Apply the universal peephole simplifier (currently the RangeCheck cmp-resolution pass; future passes plug into the same pipeline) when loading a provenance circuit from the mmap store into memory. Every comparator decidable from the propagated support intervals collapses to a Bernoulli gate_input with probability 0 or 1, transparent to every downstream consumer (semiring evaluators, Monte Carlo, view_circuit, PROV-XML export, ProvSQL Studio). Set to off to inspect raw circuit structure (e.g. when debugging gate-creation paths). See Continuous Distributions for the broader hybrid-evaluation context.

provsql.tool_search_path (default: empty)

Colon-separated list of directories prepended to PATH when ProvSQL spawns external command-line tools: the d-DNNF compilers (d4, c2d, minic2d, dsharp), the WeightMC weighted model counter (weightmc), and the GraphViz ASCII renderer (graph-easy).
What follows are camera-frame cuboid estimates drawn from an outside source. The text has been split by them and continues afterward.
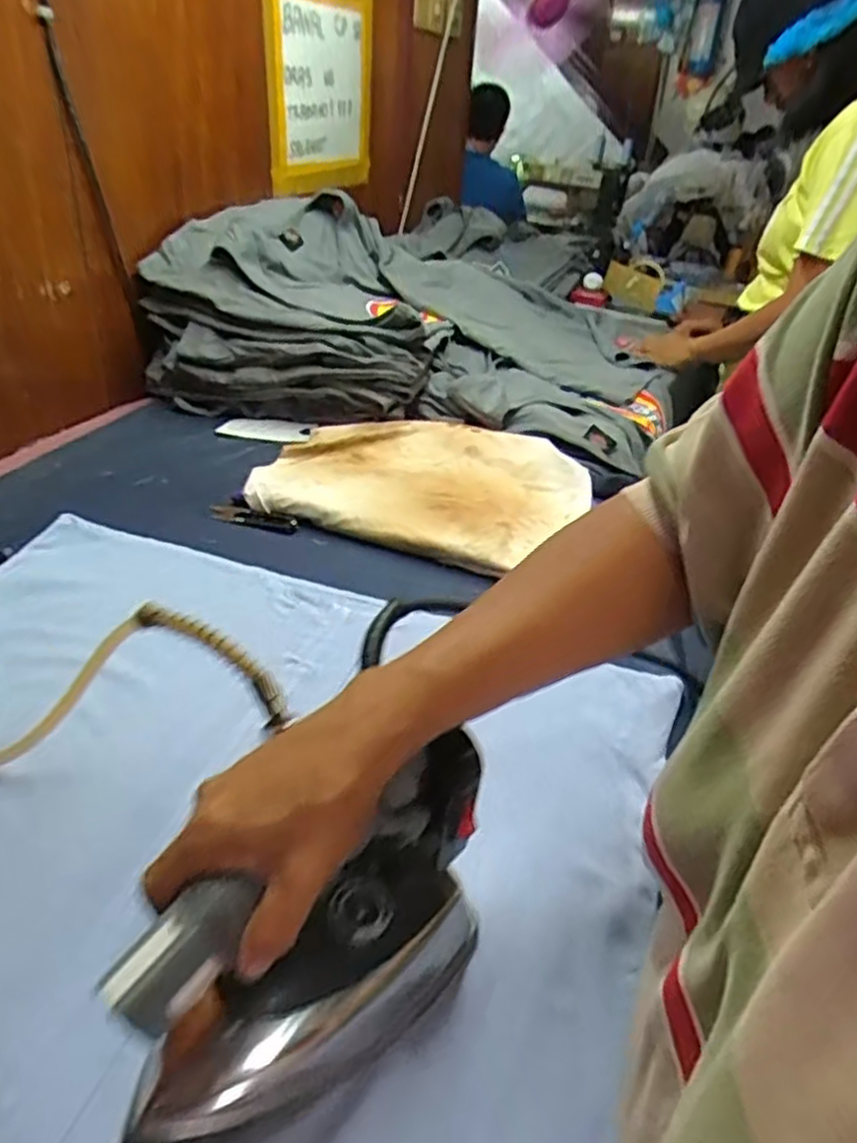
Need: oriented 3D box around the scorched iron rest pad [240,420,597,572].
[{"bbox_3d":[-0.003,-0.109,0.849,0.347,0.019,0.259,16,40,15],"label":"scorched iron rest pad"}]

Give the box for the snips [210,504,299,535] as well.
[{"bbox_3d":[-0.189,-0.058,0.797,0.105,0.011,0.023,15,35,14],"label":"snips"}]

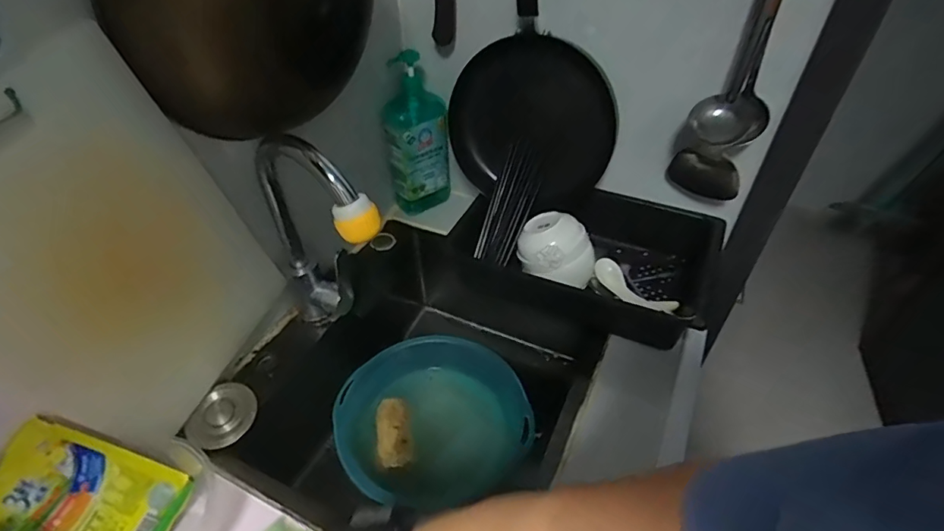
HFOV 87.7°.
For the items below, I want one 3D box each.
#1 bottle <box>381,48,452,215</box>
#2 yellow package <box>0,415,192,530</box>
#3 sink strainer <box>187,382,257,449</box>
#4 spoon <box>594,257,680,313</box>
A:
[{"bbox_3d":[-0.091,-0.207,0.824,0.103,0.291,0.068,-5,44,-4],"label":"bottle"},{"bbox_3d":[-0.369,0.232,0.464,0.011,0.160,0.118,-16,40,43],"label":"yellow package"},{"bbox_3d":[-0.306,0.185,0.606,0.020,0.064,0.078,-9,44,52],"label":"sink strainer"},{"bbox_3d":[0.238,0.036,0.727,0.128,0.022,0.038,35,53,15],"label":"spoon"}]

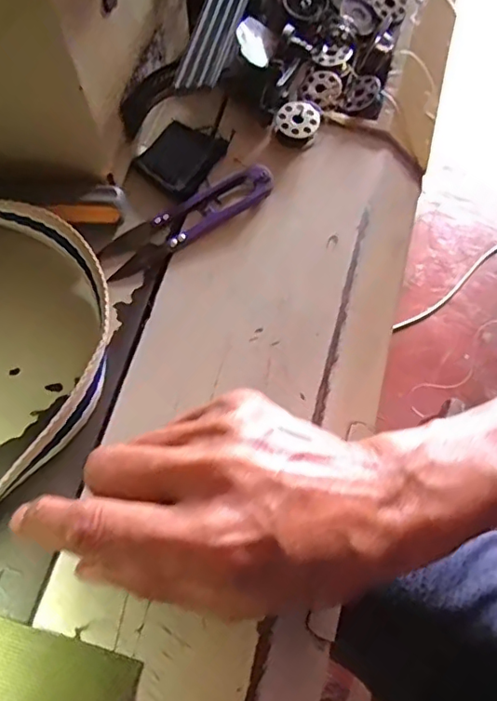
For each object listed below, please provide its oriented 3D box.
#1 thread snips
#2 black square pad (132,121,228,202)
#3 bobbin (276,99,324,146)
[{"bbox_3d":[-0.032,-0.071,0.295,0.100,0.008,0.024,-33,74,-14],"label":"thread snips"},{"bbox_3d":[-0.038,-0.110,0.310,0.041,0.006,0.044,33,71,10],"label":"black square pad"},{"bbox_3d":[0.029,-0.132,0.320,0.025,0.010,0.027,1,69,-2],"label":"bobbin"}]

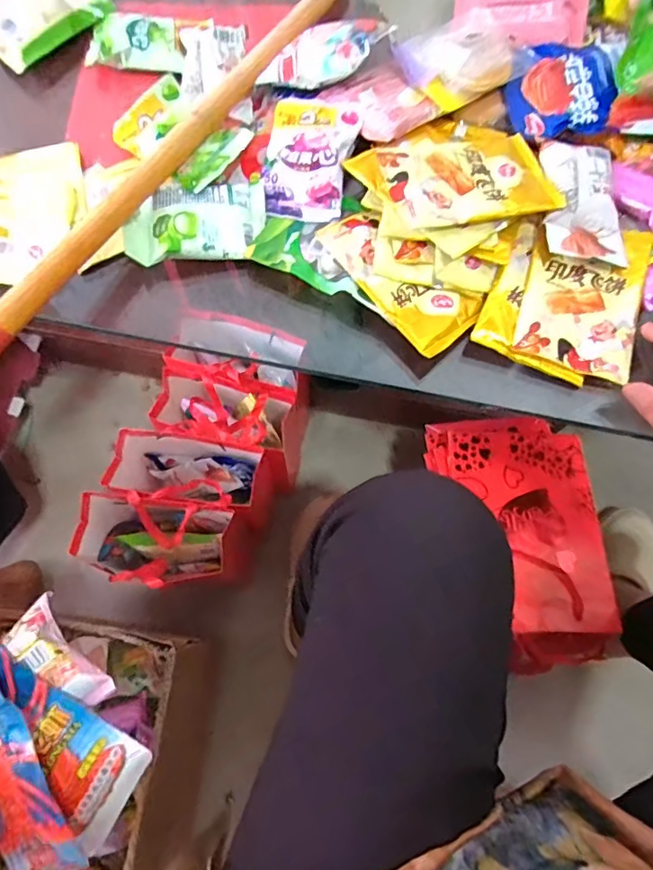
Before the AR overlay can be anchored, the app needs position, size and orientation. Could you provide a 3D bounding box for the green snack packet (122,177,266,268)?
[{"bbox_3d":[-0.122,-0.202,0.482,0.128,0.012,0.087,-8,69,-4],"label":"green snack packet"}]

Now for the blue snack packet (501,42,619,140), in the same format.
[{"bbox_3d":[0.236,-0.350,0.522,0.099,0.028,0.112,-5,69,-3],"label":"blue snack packet"}]

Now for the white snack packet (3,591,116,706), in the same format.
[{"bbox_3d":[-0.231,0.194,0.446,0.105,0.023,0.045,40,40,13],"label":"white snack packet"}]

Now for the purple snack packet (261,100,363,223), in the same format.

The server’s PATH is searched as a fallback, so an entry here only needs to be set when a tool lives outside the server’s default PATH (e.g. in $HOME/local/bin, a Conda environment, /opt/...). Example:

SET provsql.tool_search_path = '/opt/d4:/home/postgres/bin';

All variables above have user-level scope: any user can change them for their own session without superuser privileges.